Dive Brief:
- HHS' Office of Inspector General recently criticized the parent agency's Office for Civil Rights in that it said OCR has been passively waiting for complaints; fails to record small breaches; and fails to document corrective actions in 74% of health privacy violation cases analyzed, according to a presentation at the Intercompany Long Term Care Insurance Conference this week in San Antonio, Texas.

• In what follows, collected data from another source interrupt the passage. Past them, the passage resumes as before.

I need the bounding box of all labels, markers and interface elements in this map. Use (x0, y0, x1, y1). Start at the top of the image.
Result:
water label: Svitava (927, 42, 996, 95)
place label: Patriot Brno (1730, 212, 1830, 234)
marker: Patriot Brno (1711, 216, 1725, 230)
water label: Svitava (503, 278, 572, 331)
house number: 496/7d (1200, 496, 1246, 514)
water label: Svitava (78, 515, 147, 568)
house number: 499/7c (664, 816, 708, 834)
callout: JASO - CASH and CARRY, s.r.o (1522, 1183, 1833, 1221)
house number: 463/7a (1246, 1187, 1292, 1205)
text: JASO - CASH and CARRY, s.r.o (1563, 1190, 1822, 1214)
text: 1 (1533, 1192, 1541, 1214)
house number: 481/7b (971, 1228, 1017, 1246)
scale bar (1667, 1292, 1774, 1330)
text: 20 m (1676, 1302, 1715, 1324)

- HHS classifies insurers that handle protected health information as "covered entities" and agents and brokers who handle data as "business associates."
- For the first phase of 135 audits, OCR analyzed covered entities only. The upcoming "Phase 2" health privacy audits will most likely include business associates.
Dive Insight:
"Insurance agents who handle consumers' health information could face a wave of federal privacy audits in the next year or two," noted LifeHealthPro's Allison Bell.
The presenters at the meeting, Angela Hoteling-Rodriguez of MedAmerican Insurance Company and Stephen Serfass of Drinker Biddle Reath LLP, said HHS has increased the OCR budget to prepare for the "Phase 2" audits set to start early this year and has added 18 full-time staff positions.
LifeHealthPro reported privacy compliance experts predict OCR to conduct 200 desk audits and 24 on-site audits this year. These will include examining patients' access to EHRs and breach notification and protection of patient privacy rights, as noted by Serfass and Hoteling-Rodriguez.
OCR has doled out $30 million in privacy violation penalties on hospitals, medical practices, health insurers and others since 2008, but its first round of audits was focused on ways to help covered entities better protect health information.
The HITECH of 2009 expanded HIPAA privacy requirements and enlisted HHS to discover non-compliance.